The Olympic Games mode is the career mode and is alright if you’re just looking for something to do however, there isn’t any real progression and it’s more or less try and get the most gold medals.You qualify in the morning and go to the Finals in the afternoon. You’ll get some good commentary on the events that doesn’t feel too repetitive and some nice replay videos. The medal ceremony after each Finals event is a good touch too along with each country’s national anthem. You can customize your country’s athletes and rename them but, realistically there isn’t much meat in the Olympic Games mode.
Multiplayer consists of local and online with the player being asked for a country to represent in a worldwide leaderboard. PlayStation Move support is limited to 13 events and players will most likely prefer the standard controller rather than Move but, it’s nice to have the option. The character models are fairly good and the areas are vibrant and colourful and the crowd in energetic and provides good feedback.

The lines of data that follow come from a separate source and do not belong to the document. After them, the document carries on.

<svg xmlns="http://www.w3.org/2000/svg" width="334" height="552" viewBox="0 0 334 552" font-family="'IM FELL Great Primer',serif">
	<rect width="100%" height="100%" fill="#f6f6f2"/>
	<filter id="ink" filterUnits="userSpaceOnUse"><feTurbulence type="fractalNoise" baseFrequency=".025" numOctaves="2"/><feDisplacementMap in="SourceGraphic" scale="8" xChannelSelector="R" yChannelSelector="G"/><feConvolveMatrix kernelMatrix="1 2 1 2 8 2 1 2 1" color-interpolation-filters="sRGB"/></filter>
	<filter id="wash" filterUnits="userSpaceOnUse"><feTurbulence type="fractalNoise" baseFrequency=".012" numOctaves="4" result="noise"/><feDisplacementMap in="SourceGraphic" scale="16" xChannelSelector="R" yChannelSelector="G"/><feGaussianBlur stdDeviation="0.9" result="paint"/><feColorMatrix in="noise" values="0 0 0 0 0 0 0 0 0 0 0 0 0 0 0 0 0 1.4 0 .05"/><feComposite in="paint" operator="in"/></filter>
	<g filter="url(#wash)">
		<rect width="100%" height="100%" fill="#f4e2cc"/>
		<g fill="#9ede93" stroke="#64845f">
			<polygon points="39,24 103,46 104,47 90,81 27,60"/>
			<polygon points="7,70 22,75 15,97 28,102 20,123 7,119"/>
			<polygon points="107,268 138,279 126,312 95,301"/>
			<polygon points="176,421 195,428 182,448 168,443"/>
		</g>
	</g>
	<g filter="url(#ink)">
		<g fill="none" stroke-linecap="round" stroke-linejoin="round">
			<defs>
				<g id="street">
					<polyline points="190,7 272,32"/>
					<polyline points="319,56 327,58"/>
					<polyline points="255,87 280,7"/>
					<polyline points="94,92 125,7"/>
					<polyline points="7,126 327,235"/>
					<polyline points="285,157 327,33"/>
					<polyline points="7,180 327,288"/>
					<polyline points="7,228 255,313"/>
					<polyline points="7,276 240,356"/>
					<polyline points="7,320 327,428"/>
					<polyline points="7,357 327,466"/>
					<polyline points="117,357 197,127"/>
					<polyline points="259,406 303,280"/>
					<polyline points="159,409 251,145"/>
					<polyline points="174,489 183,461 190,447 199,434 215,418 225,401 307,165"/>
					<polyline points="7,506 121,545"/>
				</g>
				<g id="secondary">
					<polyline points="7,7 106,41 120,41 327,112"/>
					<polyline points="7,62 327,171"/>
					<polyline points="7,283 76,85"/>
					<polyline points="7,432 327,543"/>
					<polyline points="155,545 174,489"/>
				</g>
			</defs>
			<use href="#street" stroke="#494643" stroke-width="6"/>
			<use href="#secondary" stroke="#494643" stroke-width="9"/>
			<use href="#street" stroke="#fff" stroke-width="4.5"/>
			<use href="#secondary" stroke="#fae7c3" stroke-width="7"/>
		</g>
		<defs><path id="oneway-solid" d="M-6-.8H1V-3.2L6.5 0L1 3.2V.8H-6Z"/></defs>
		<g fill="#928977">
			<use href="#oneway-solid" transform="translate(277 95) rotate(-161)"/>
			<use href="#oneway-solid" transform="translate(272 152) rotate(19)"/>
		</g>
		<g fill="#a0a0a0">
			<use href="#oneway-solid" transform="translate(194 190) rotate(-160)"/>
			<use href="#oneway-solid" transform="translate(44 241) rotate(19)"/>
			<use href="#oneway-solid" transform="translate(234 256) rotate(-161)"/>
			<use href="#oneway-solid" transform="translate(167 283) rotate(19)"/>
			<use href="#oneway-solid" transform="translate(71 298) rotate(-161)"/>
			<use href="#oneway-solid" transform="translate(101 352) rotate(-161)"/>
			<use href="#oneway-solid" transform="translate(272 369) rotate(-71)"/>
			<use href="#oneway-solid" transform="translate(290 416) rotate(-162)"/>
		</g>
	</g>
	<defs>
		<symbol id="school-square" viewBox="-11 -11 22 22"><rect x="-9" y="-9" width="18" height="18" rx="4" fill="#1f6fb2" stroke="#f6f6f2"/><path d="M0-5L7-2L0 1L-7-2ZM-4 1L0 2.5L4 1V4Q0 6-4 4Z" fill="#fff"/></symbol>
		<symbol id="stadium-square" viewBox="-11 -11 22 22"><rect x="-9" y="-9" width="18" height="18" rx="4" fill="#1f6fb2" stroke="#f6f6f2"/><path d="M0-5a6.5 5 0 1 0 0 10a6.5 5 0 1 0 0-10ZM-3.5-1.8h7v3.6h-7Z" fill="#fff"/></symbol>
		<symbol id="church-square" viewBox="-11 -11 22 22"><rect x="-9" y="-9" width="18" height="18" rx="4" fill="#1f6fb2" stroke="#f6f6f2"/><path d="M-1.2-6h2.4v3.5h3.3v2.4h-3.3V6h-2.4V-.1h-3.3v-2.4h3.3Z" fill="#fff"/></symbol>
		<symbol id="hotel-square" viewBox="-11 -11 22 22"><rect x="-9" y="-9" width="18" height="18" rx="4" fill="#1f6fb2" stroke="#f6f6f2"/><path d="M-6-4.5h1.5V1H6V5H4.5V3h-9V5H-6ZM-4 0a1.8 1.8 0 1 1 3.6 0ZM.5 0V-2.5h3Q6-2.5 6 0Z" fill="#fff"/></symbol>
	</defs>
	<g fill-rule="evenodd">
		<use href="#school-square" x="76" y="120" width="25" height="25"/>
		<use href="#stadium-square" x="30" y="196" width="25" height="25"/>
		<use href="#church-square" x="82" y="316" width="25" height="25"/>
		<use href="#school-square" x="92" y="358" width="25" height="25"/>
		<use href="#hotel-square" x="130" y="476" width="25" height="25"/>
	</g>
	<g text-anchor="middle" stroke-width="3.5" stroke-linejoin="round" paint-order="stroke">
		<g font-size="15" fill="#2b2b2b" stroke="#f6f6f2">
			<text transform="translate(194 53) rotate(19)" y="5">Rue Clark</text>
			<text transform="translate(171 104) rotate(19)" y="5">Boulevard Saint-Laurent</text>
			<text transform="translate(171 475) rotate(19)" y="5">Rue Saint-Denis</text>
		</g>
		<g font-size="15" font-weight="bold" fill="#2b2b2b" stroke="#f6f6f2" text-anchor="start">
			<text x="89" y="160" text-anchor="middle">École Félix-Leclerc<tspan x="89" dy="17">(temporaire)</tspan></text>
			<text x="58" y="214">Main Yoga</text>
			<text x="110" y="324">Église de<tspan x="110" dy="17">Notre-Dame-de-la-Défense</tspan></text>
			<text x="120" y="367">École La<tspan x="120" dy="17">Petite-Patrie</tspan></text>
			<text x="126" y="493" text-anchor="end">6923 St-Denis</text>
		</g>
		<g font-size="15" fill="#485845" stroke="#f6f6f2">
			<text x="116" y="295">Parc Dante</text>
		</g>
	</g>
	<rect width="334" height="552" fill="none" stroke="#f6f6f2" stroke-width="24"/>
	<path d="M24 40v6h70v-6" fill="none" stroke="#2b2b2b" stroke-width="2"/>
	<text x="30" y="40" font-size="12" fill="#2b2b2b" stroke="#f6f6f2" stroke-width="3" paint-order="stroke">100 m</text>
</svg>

Overall, London 2012 is a good Olympic video game, not great, but good. It’s not going to be something that’s played for a long period of time but, if you have a few buddies over and want something to have a little fun with than this is more than enough to keep you occupied for a decent amount of time. There’s nothing mind-blowing here but, it’s a good effort from Sega Studios Australia.
A copy of this game was provided to Find Your Inner Geek by the publisher for review purposes. London 2012: The Official Video Game is available now on PC, PS3, and Xbox 360 for $49.99 USD.